▸ Aim of the task:
Copy all lines below that use the word "English".

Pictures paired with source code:

********************

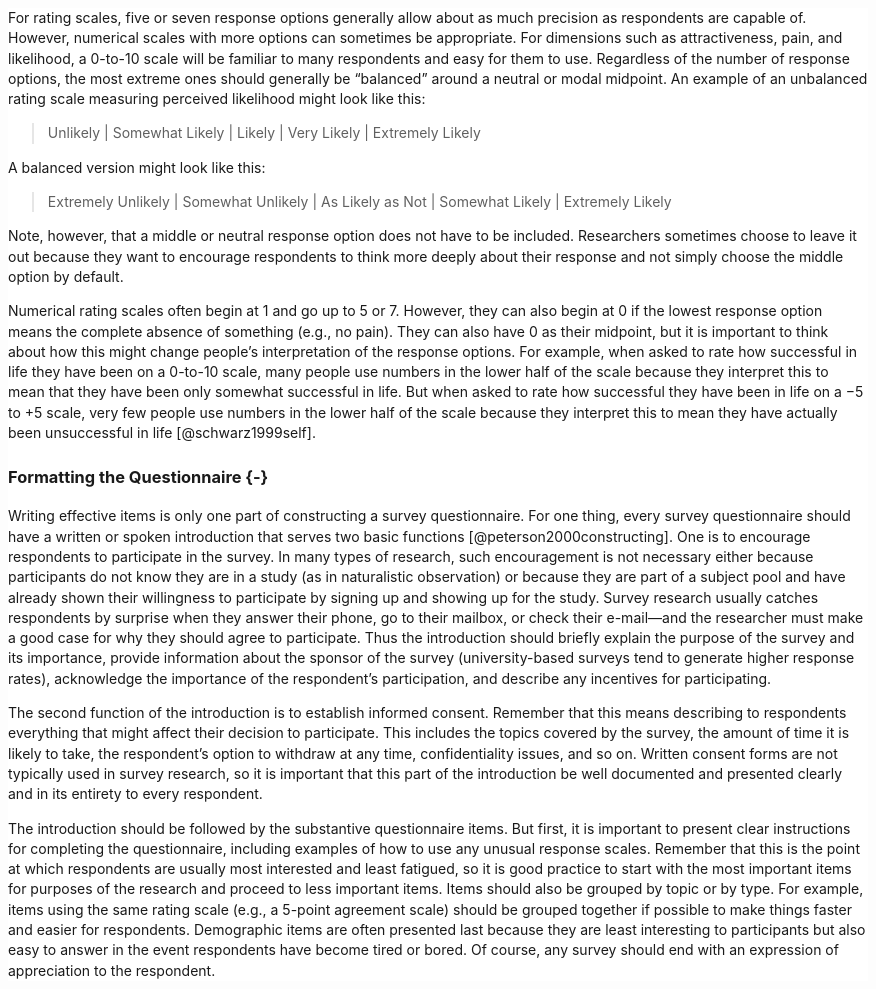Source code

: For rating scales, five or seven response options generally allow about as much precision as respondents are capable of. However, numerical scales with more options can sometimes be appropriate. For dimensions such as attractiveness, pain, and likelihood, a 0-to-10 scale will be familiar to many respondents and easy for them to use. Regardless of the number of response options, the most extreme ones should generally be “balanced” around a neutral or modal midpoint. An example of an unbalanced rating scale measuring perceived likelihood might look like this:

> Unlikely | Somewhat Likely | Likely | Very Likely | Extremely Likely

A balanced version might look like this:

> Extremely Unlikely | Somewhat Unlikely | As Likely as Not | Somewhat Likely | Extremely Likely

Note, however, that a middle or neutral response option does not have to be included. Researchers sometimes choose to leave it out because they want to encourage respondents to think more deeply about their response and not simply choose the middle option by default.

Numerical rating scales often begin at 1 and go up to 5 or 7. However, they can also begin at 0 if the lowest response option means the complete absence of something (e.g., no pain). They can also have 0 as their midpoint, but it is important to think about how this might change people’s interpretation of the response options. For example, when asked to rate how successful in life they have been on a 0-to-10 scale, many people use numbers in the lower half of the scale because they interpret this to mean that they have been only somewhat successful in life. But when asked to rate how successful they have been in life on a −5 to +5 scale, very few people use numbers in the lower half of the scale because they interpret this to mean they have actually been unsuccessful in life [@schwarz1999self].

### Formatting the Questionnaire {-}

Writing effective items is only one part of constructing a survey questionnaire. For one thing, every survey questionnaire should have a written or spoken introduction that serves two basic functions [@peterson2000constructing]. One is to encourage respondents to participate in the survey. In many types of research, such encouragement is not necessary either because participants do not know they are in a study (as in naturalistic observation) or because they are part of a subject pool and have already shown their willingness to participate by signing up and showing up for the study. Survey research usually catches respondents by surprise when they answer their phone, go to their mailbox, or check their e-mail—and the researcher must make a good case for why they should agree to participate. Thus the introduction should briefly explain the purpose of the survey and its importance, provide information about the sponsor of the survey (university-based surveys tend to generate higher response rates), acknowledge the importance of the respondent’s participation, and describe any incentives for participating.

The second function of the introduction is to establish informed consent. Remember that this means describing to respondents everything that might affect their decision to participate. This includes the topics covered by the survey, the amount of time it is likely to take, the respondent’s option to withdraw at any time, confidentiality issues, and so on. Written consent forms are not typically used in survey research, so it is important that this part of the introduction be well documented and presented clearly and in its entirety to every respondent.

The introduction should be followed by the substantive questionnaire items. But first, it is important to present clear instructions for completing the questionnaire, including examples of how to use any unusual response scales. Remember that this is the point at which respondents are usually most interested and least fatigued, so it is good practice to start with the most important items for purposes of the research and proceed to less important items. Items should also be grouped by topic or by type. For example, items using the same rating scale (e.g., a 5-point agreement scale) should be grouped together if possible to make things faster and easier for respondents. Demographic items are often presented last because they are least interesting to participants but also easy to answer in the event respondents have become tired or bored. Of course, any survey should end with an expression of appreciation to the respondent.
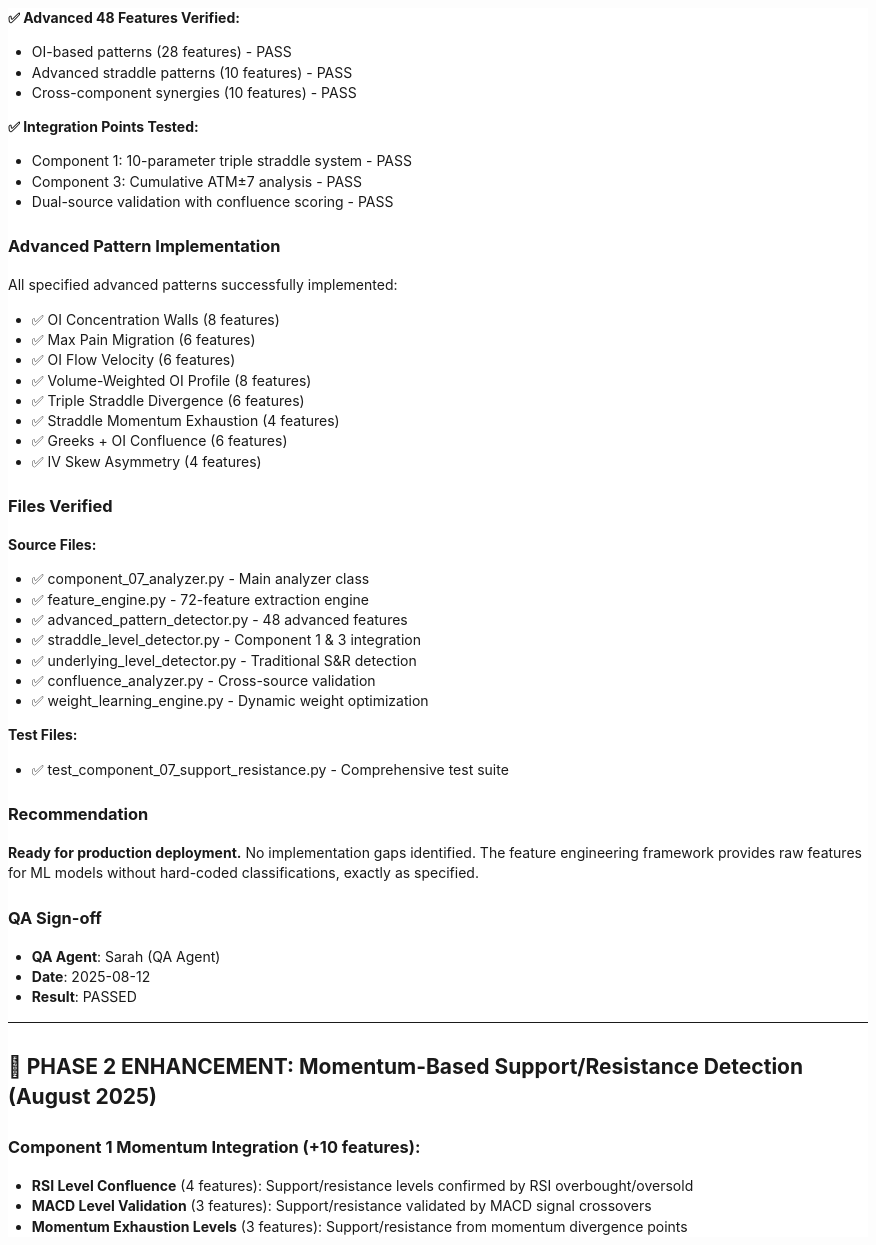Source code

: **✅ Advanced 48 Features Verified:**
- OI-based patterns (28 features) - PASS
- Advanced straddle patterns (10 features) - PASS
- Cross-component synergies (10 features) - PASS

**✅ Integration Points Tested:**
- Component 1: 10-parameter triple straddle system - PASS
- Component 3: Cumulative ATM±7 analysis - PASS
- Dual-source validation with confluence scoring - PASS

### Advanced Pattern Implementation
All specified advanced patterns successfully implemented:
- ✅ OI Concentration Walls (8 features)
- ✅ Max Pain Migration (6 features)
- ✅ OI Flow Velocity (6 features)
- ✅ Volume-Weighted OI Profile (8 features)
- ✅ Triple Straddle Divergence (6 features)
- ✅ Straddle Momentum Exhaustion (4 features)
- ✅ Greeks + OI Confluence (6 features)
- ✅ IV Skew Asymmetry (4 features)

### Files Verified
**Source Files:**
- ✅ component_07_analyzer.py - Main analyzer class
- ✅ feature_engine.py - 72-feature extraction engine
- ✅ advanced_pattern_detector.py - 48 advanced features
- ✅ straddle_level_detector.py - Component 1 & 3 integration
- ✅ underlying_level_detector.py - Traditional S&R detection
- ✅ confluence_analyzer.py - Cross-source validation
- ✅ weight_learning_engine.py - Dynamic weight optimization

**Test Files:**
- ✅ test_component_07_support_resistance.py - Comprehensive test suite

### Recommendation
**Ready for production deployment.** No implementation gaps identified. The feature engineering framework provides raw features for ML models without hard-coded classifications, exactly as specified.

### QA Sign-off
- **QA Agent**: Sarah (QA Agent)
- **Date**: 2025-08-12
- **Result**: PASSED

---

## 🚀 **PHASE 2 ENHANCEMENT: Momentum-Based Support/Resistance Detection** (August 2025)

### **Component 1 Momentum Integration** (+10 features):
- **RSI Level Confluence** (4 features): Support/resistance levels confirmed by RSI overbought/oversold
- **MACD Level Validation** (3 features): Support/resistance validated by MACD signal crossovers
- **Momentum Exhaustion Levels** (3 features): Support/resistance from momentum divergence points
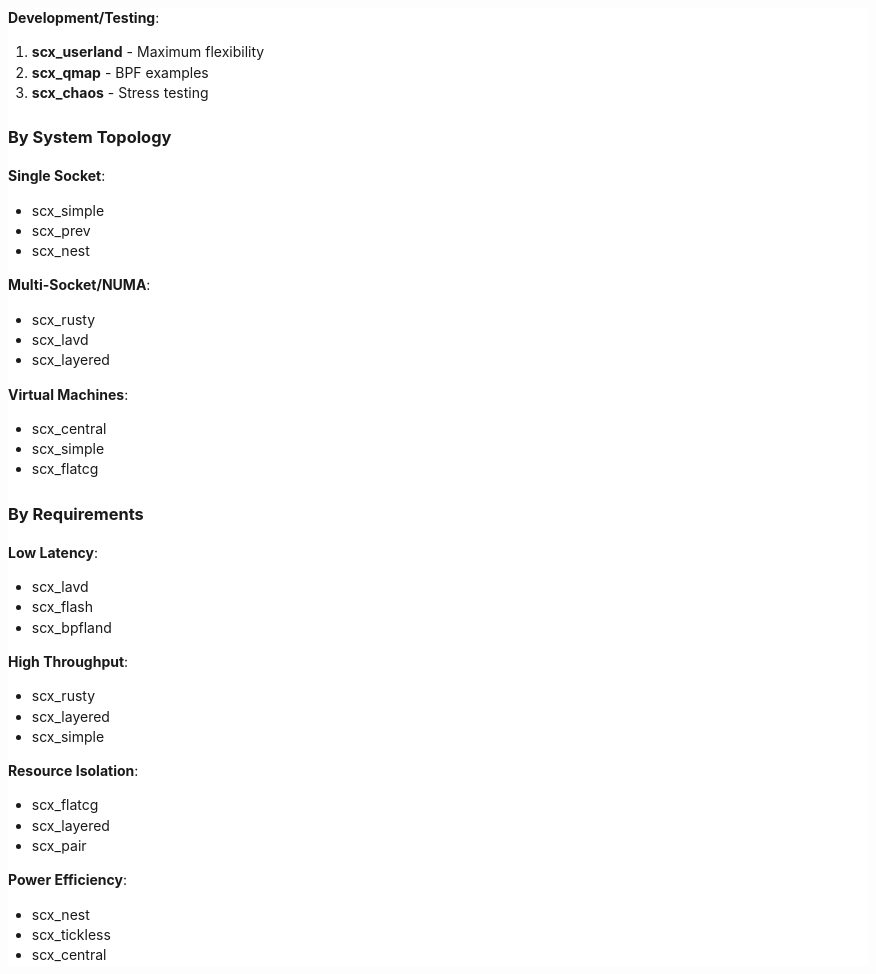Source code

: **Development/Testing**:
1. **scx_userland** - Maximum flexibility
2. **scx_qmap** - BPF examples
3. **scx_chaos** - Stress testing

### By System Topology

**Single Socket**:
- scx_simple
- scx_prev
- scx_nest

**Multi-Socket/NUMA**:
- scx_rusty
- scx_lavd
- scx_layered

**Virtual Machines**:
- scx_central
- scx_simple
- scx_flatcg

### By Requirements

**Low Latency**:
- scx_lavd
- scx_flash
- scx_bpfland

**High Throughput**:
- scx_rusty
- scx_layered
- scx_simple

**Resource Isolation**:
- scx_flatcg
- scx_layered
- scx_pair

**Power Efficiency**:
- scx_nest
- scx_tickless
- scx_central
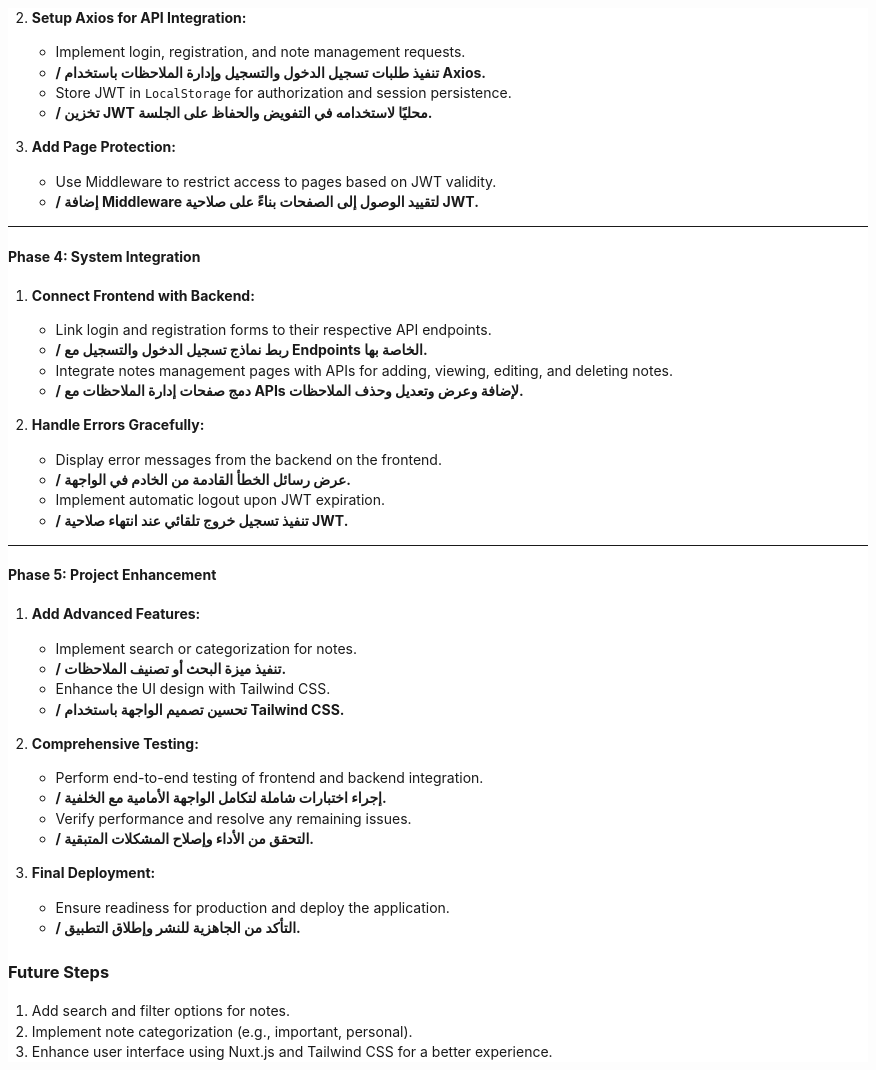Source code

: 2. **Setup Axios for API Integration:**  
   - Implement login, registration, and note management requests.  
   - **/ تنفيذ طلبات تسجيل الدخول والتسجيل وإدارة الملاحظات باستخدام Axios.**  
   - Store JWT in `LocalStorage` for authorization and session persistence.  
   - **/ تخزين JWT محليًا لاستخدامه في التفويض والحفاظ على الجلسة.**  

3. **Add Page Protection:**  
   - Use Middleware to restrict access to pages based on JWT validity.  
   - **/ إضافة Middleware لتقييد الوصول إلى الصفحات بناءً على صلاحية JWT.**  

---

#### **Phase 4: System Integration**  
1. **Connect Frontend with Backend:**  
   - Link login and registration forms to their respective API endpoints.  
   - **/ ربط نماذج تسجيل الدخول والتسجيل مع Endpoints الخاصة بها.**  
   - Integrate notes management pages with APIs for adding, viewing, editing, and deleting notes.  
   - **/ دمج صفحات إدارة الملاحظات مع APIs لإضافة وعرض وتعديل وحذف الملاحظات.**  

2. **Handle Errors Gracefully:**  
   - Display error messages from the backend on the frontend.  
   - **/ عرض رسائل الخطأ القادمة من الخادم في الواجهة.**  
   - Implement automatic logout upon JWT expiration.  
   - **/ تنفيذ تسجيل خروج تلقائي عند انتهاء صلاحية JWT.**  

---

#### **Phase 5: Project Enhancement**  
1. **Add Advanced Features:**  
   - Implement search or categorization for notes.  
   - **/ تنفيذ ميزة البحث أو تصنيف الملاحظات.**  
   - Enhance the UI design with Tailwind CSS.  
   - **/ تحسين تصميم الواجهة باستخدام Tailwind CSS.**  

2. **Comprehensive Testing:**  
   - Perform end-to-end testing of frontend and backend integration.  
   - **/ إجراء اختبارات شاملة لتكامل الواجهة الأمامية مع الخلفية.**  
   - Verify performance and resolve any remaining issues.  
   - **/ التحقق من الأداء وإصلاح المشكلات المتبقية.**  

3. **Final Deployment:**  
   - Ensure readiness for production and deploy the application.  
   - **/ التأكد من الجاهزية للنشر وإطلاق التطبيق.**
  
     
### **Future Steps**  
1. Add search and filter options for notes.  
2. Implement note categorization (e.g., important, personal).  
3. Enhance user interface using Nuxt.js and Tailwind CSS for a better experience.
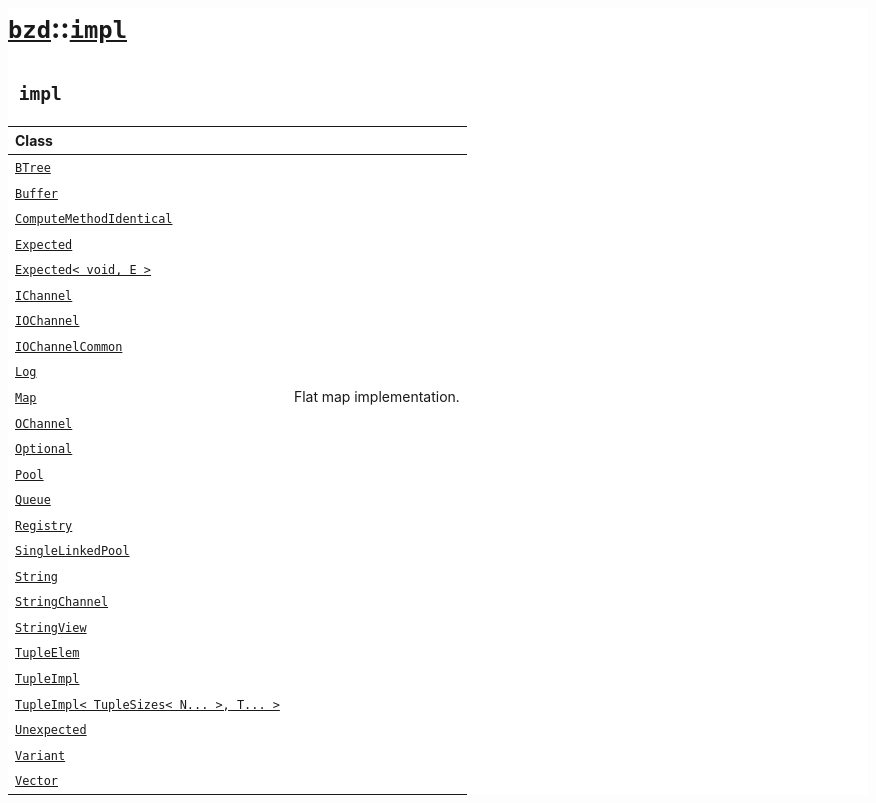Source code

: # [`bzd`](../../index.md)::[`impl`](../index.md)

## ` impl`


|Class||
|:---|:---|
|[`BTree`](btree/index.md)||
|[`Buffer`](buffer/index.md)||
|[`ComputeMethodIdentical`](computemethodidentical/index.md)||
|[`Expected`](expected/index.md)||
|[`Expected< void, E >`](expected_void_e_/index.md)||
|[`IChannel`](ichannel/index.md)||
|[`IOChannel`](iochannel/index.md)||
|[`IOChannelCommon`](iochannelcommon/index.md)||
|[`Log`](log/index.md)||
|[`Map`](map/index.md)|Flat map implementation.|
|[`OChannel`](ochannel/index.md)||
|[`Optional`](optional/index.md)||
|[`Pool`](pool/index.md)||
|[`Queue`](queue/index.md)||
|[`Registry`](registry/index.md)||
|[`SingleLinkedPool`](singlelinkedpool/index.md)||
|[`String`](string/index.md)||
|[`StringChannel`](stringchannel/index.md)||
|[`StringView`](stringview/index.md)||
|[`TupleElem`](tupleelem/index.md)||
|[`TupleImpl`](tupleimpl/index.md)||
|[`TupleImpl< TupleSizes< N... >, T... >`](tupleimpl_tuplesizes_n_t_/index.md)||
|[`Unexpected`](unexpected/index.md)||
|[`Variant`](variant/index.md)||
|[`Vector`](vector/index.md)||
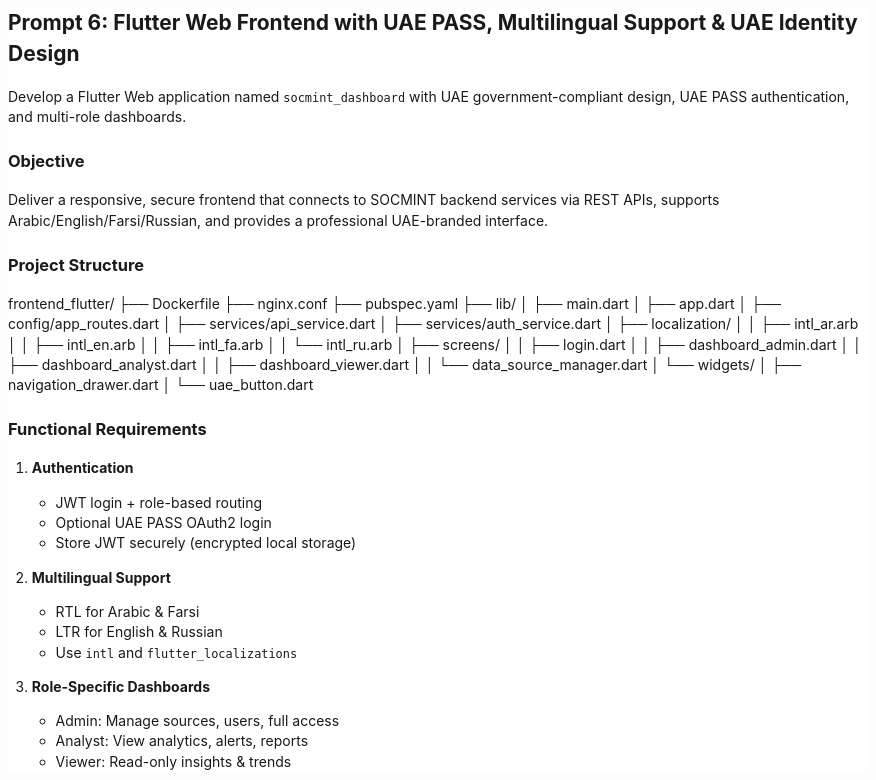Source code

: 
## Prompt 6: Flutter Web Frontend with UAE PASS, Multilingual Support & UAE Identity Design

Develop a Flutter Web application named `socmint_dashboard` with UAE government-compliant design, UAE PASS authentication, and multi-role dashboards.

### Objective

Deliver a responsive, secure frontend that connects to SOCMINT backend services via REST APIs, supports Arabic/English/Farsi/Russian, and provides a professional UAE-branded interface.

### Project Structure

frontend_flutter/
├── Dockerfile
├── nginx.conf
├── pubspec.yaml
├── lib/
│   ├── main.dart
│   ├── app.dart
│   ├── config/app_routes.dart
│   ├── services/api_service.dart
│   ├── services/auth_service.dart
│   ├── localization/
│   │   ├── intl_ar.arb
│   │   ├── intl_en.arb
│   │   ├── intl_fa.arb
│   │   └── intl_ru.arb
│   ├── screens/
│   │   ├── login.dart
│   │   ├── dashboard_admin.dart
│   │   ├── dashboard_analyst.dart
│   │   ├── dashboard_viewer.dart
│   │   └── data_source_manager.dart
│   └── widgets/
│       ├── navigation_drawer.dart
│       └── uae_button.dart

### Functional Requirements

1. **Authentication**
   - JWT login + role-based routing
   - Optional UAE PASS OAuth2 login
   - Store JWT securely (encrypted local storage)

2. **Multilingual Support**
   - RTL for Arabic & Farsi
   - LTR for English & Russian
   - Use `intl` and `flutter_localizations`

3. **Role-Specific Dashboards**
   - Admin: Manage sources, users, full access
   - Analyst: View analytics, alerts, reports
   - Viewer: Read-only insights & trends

********************

▸ Written response:
Deliver a responsive, secure frontend that connects to SOCMINT backend services via REST APIs, supports Arabic/English/Farsi/Russian, and provides a professional UAE-branded interface.
   - LTR for English & Russian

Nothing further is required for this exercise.